Clinical Pathways Support Frail Seniors’ Care in the Emergency

Ron Turner
The Frail Seniors Clinical Pathway will help assess geriatric patients in the Emergency Department faster to ensure they are getting the level of care they need and to avoid unnecessary hospital admissions.

A new program has been introduced that begins in the Emergency Department (ED) at the Thunder Bay Regional Health Sciences Centre to speed up the assessment process of frail seniors, while ensuring that they receive the care and services they need.

Through collaboration with internal and external partners, consultation with geriatricians, ED physicians, St. Joseph’s Care Group, and the North West Community Care Access Centres (CCAC), the Frail Senior’s Pathway was developed to streamline access to care for the elderly.

“We recognize that when a frail senior patient presents in the Emergency Department, one of three things usually occurs: they have an acute illness that requires immediate admission to hospital; they have a condition that can be addressed in an inpatient rehabilitative setting; or they can be discharged home with necessary outpatient supports or services in place,” said Ron Turner, Senior Director of Patient Services. “With the help of funding from the NW LHIN, our group came together to create a process and a standardized assessment tool that would help determine our patients’ needs more effectively.”

Getting patients the right care at the right time is always important, and especially crucial in the case of our frail senior population. Turner said that by assessing patients earlier and making informed decisions about their care, they hope to avoid unnecessary admissions to hospital. Research has shown that prolonged hospital stays can lead to further complications, particularly for this patient group.

“An elderly person who is admitted to hospital can deteriorate alot faster than a younger patient. Without comprehensive rehabilitative services, there is the potential for our frail seniors to lose up to 5% of their functional ability per day while in hospital. As a result, discharge to home may no longer be possible, and an alternate level of care would be required.”

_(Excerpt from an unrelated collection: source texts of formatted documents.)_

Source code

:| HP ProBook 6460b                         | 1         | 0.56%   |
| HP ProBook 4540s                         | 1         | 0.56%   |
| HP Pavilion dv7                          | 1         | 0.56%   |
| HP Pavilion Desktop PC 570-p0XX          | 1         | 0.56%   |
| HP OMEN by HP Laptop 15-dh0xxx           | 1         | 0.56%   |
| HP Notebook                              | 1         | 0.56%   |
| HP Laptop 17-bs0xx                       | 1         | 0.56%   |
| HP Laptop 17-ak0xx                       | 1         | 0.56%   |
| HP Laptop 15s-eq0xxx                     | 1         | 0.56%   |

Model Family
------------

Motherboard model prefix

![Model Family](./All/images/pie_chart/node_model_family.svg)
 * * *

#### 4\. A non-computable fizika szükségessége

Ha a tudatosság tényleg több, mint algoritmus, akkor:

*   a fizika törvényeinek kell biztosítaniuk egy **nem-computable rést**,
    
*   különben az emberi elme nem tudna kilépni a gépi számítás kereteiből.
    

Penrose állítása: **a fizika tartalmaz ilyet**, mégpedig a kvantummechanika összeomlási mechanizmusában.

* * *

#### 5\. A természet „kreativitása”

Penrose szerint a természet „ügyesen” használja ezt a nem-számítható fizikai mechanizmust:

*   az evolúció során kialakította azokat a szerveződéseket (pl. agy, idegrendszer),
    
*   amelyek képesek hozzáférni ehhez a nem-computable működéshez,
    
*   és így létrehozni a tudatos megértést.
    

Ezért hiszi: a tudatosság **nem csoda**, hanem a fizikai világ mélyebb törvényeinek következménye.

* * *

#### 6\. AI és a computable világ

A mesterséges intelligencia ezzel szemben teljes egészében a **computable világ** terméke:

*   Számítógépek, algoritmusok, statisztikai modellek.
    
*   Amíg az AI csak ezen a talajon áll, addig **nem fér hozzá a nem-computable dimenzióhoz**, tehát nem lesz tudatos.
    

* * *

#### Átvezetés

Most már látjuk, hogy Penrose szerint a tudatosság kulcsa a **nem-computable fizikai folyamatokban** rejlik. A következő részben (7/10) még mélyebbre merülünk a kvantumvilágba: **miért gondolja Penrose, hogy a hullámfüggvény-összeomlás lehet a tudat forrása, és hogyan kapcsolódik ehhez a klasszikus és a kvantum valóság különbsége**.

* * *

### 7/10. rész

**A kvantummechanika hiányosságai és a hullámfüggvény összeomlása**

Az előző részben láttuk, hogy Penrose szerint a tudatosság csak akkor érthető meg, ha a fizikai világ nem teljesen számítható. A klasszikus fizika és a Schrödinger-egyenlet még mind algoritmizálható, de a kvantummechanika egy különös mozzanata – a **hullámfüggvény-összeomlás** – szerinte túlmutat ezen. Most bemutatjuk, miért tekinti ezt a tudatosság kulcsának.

The new clinical pathway is supported by a Geriatric Care Coordinator. This nurse begins the patient assessment as quickly as possible and works with physicians and other clinicians to support the admission of patients, make referrals, and arrange transfers of care as needed. The Geriatric Care Coordinator coordinates with health care providers to ensure that services are in place before the patient is discharged from the Hospital.

“Having someone on the team who is directly responsible for organizing the care needs for these patients helps build confidence in the new process, and ensures that patients will get the appropriate level of care they need,” Turner said.

The standardized assessment has also strengthened the relationship with health care system partners. “With the standardized assessment, our community partners are confident that patients are being referred to them based on the type of care or services they provide.”

Program planning began in January 2017, and the clinical pathways have been trialed in the ED. Turner said that it’s still early, but so far results are promising.

“It’s really about having a collaborative approach to ensure that patients are assessed early and that the appropriate patient care can be coordinated and provided as quickly as possible.”